• AIM OF THE TASK: Each entry is to be given again exactly; drop the images.

== ENTRIES PROVIDED

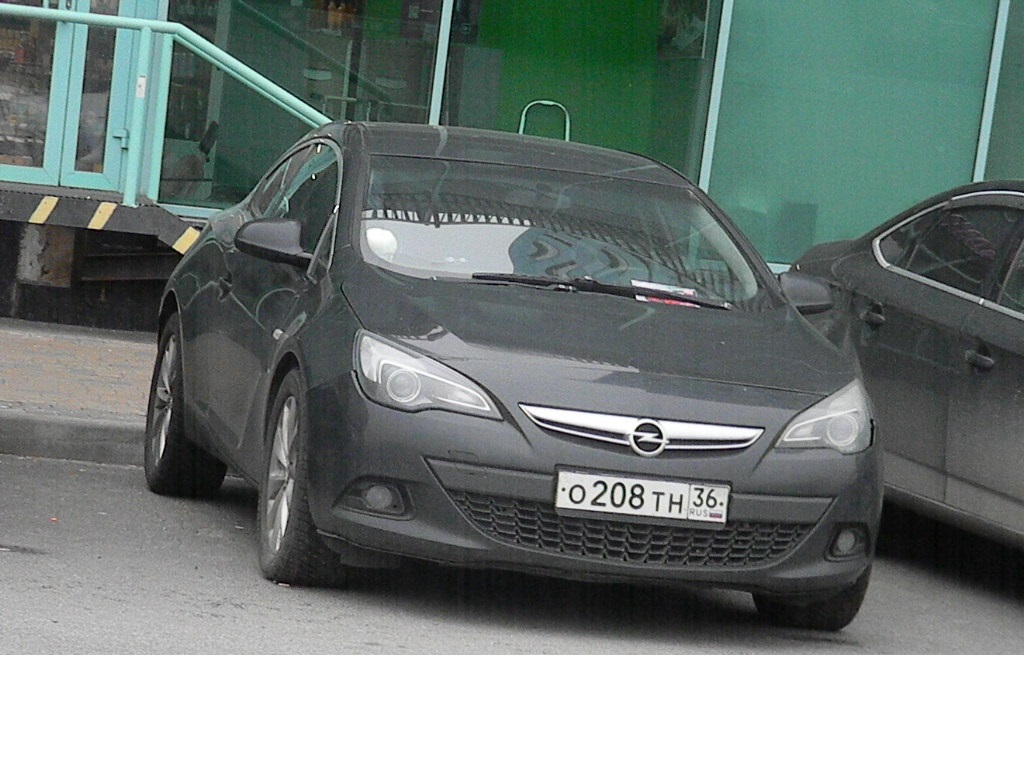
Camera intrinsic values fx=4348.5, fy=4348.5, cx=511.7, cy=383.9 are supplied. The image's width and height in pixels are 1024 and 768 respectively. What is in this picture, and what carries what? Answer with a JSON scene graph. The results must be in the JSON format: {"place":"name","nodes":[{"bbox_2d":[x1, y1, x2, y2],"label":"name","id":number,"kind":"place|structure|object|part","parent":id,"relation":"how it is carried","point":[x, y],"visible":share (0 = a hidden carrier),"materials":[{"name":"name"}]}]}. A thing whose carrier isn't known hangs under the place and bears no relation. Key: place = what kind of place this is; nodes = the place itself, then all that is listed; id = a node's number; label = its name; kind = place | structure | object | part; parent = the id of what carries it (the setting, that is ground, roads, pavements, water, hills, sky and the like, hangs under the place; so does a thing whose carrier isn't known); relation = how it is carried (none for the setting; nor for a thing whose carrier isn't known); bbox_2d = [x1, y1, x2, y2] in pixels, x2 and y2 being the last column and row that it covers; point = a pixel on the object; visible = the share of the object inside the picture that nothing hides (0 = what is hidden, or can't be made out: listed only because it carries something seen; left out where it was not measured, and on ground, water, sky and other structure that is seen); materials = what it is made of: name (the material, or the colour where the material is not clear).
{"place":"outdoors","nodes":[
{"label":"outdoors","id":0,"kind":"place"},
{"bbox_2d":[0,321,156,466],"label":"pavement","id":1,"kind":"structure","parent":0,"point":[11,340],"materials":[{"name":"grey"}]},
{"bbox_2d":[0,451,1022,659],"label":"road","id":2,"kind":"structure","parent":0,"point":[15,562],"materials":[{"name":"grey asphalt"}]},
{"bbox_2d":[0,413,148,465],"label":"curb","id":3,"kind":"structure","parent":2,"relation":"on","point":[43,446],"materials":[{"name":"grey concrete"}]},
{"bbox_2d":[146,120,885,629],"label":"car","id":4,"kind":"object","parent":2,"relation":"on","point":[323,282],"visible":0.96,"materials":[{"name":"grey metal"}]},
{"label":"wheel","id":5,"kind":"part","parent":4,"relation":"part of","materials":[{"name":"black rubber"}]},
{"label":"windows","id":6,"kind":"part","parent":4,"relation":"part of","materials":[{"name":"glass"}]},
{"label":"wheel","id":7,"kind":"part","parent":4,"relation":"part of","materials":[{"name":"rubber"}]},
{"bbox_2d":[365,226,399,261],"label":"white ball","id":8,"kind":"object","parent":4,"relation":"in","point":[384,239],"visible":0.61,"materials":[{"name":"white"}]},
{"label":"headlight","id":9,"kind":"part","parent":4,"relation":"part of","materials":[{"name":"clear plastic"}]},
{"bbox_2d":[552,468,730,524],"label":"license plate","id":10,"kind":"object","parent":4,"relation":"attached to","point":[685,493],"visible":0.97,"materials":[{"name":"white metal"}]},
{"bbox_2d":[630,279,697,307],"label":"paper","id":11,"kind":"object","parent":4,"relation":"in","point":[687,291],"visible":0.22,"materials":[{"name":"paper"}]},
{"label":"mirror","id":12,"kind":"part","parent":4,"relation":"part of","materials":[{"name":"black mirror"}]},
{"bbox_2d":[788,178,1023,558],"label":"gray car","id":13,"kind":"object","parent":2,"relation":"on","point":[997,319],"visible":0.85,"materials":[{"name":"metal"}]},
{"label":"door handle","id":14,"kind":"part","parent":13,"relation":"part of","materials":[{"name":"black metal"}]},
{"label":"windows","id":15,"kind":"part","parent":13,"relation":"part of","materials":[{"name":"black glass"}]},
{"label":"door handle","id":16,"kind":"part","parent":13,"relation":"part of","materials":[{"name":"black metal"}]},
{"bbox_2d":[1,0,1023,331],"label":"building","id":17,"kind":"structure","parent":0,"point":[989,168],"materials":[{"name":"green glass"}]},
{"bbox_2d":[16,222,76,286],"label":"post","id":18,"kind":"object","parent":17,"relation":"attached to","point":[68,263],"visible":0.57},
{"bbox_2d":[0,0,138,194],"label":"glass door","id":19,"kind":"structure","parent":17,"relation":"in","point":[62,173],"materials":[{"name":"glass"}]},
{"bbox_2d":[0,183,200,257],"label":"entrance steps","id":20,"kind":"structure","parent":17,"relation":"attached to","point":[172,229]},
{"bbox_2d":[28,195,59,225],"label":"hazard stripe","id":21,"kind":"object","parent":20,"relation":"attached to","point":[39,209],"visible":0.94,"materials":[{"name":"yellow paint"}]},
{"bbox_2d":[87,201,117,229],"label":"hazard stripe","id":22,"kind":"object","parent":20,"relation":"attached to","point":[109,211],"visible":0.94,"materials":[{"name":"yellow paint"}]},
{"bbox_2d":[0,1,333,207],"label":"handrail","id":23,"kind":"object","parent":20,"relation":"on","point":[219,63],"visible":0.75,"materials":[{"name":"metal"}]},
{"bbox_2d":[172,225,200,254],"label":"hazard stripe","id":24,"kind":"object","parent":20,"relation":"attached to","point":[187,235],"visible":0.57,"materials":[{"name":"yellow paint"}]},
{"bbox_2d":[162,0,448,212],"label":"shop window","id":25,"kind":"structure","parent":17,"relation":"in","point":[255,26],"materials":[{"name":"glass"}]},
{"bbox_2d":[518,99,570,140],"label":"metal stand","id":26,"kind":"object","parent":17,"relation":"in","point":[567,117],"visible":0.35,"materials":[{"name":"metal"}]},
{"bbox_2d":[440,0,722,185],"label":"window","id":27,"kind":"structure","parent":17,"relation":"in","point":[634,78],"materials":[{"name":"green glass"}]},
{"bbox_2d":[657,0,710,59],"label":"poster","id":28,"kind":"object","parent":17,"relation":"attached to","point":[694,33],"visible":0.73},
{"bbox_2d":[702,0,1002,268],"label":"window","id":29,"kind":"structure","parent":17,"relation":"in","point":[779,254],"materials":[{"name":"glass"}]},
{"bbox_2d":[979,0,1023,181],"label":"window","id":30,"kind":"structure","parent":17,"relation":"in","point":[1022,115],"materials":[{"name":"green glass"}]}
]}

====

• ANSWER BOX:
Camera intrinsic values fx=4348.5, fy=4348.5, cx=511.7, cy=383.9 are supplied. The image's width and height in pixels are 1024 and 768 respectively. What is in this picture, and what carries what? Answer with a JSON scene graph. The results must be in the JSON format: {"place":"name","nodes":[{"bbox_2d":[x1, y1, x2, y2],"label":"name","id":number,"kind":"place|structure|object|part","parent":id,"relation":"how it is carried","point":[x, y],"visible":share (0 = a hidden carrier),"materials":[{"name":"name"}]}]}. A thing whose carrier isn't known hangs under the place and bears no relation. Key: place = what kind of place this is; nodes = the place itself, then all that is listed; id = a node's number; label = its name; kind = place | structure | object | part; parent = the id of what carries it (the setting, that is ground, roads, pavements, water, hills, sky and the like, hangs under the place; so does a thing whose carrier isn't known); relation = how it is carried (none for the setting; nor for a thing whose carrier isn't known); bbox_2d = [x1, y1, x2, y2] in pixels, x2 and y2 being the last column and row that it covers; point = a pixel on the object; visible = the share of the object inside the picture that nothing hides (0 = what is hidden, or can't be made out: listed only because it carries something seen; left out where it was not measured, and on ground, water, sky and other structure that is seen); materials = what it is made of: name (the material, or the colour where the material is not clear).
{"place":"outdoors","nodes":[
{"label":"outdoors","id":0,"kind":"place"},
{"bbox_2d":[0,321,156,466],"label":"pavement","id":1,"kind":"structure","parent":0,"point":[11,340],"materials":[{"name":"grey"}]},
{"bbox_2d":[0,451,1022,659],"label":"road","id":2,"kind":"structure","parent":0,"point":[15,562],"materials":[{"name":"grey asphalt"}]},
{"bbox_2d":[0,413,148,465],"label":"curb","id":3,"kind":"structure","parent":2,"relation":"on","point":[43,446],"materials":[{"name":"grey concrete"}]},
{"bbox_2d":[146,120,885,629],"label":"car","id":4,"kind":"object","parent":2,"relation":"on","point":[323,282],"visible":0.96,"materials":[{"name":"grey metal"}]},
{"label":"wheel","id":5,"kind":"part","parent":4,"relation":"part of","materials":[{"name":"black rubber"}]},
{"label":"windows","id":6,"kind":"part","parent":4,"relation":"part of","materials":[{"name":"glass"}]},
{"label":"wheel","id":7,"kind":"part","parent":4,"relation":"part of","materials":[{"name":"rubber"}]},
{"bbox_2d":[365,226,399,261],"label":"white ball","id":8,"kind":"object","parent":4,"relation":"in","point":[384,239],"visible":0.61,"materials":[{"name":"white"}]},
{"label":"headlight","id":9,"kind":"part","parent":4,"relation":"part of","materials":[{"name":"clear plastic"}]},
{"bbox_2d":[552,468,730,524],"label":"license plate","id":10,"kind":"object","parent":4,"relation":"attached to","point":[685,493],"visible":0.97,"materials":[{"name":"white metal"}]},
{"bbox_2d":[630,279,697,307],"label":"paper","id":11,"kind":"object","parent":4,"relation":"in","point":[687,291],"visible":0.22,"materials":[{"name":"paper"}]},
{"label":"mirror","id":12,"kind":"part","parent":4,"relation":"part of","materials":[{"name":"black mirror"}]},
{"bbox_2d":[788,178,1023,558],"label":"gray car","id":13,"kind":"object","parent":2,"relation":"on","point":[997,319],"visible":0.85,"materials":[{"name":"metal"}]},
{"label":"door handle","id":14,"kind":"part","parent":13,"relation":"part of","materials":[{"name":"black metal"}]},
{"label":"windows","id":15,"kind":"part","parent":13,"relation":"part of","materials":[{"name":"black glass"}]},
{"label":"door handle","id":16,"kind":"part","parent":13,"relation":"part of","materials":[{"name":"black metal"}]},
{"bbox_2d":[1,0,1023,331],"label":"building","id":17,"kind":"structure","parent":0,"point":[989,168],"materials":[{"name":"green glass"}]},
{"bbox_2d":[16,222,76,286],"label":"post","id":18,"kind":"object","parent":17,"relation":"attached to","point":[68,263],"visible":0.57},
{"bbox_2d":[0,0,138,194],"label":"glass door","id":19,"kind":"structure","parent":17,"relation":"in","point":[62,173],"materials":[{"name":"glass"}]},
{"bbox_2d":[0,183,200,257],"label":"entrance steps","id":20,"kind":"structure","parent":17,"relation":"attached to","point":[172,229]},
{"bbox_2d":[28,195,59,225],"label":"hazard stripe","id":21,"kind":"object","parent":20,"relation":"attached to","point":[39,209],"visible":0.94,"materials":[{"name":"yellow paint"}]},
{"bbox_2d":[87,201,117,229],"label":"hazard stripe","id":22,"kind":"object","parent":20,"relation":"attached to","point":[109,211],"visible":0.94,"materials":[{"name":"yellow paint"}]},
{"bbox_2d":[0,1,333,207],"label":"handrail","id":23,"kind":"object","parent":20,"relation":"on","point":[219,63],"visible":0.75,"materials":[{"name":"metal"}]},
{"bbox_2d":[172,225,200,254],"label":"hazard stripe","id":24,"kind":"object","parent":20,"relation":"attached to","point":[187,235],"visible":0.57,"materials":[{"name":"yellow paint"}]},
{"bbox_2d":[162,0,448,212],"label":"shop window","id":25,"kind":"structure","parent":17,"relation":"in","point":[255,26],"materials":[{"name":"glass"}]},
{"bbox_2d":[518,99,570,140],"label":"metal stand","id":26,"kind":"object","parent":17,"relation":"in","point":[567,117],"visible":0.35,"materials":[{"name":"metal"}]},
{"bbox_2d":[440,0,722,185],"label":"window","id":27,"kind":"structure","parent":17,"relation":"in","point":[634,78],"materials":[{"name":"green glass"}]},
{"bbox_2d":[657,0,710,59],"label":"poster","id":28,"kind":"object","parent":17,"relation":"attached to","point":[694,33],"visible":0.73},
{"bbox_2d":[702,0,1002,268],"label":"window","id":29,"kind":"structure","parent":17,"relation":"in","point":[779,254],"materials":[{"name":"glass"}]},
{"bbox_2d":[979,0,1023,181],"label":"window","id":30,"kind":"structure","parent":17,"relation":"in","point":[1022,115],"materials":[{"name":"green glass"}]}
]}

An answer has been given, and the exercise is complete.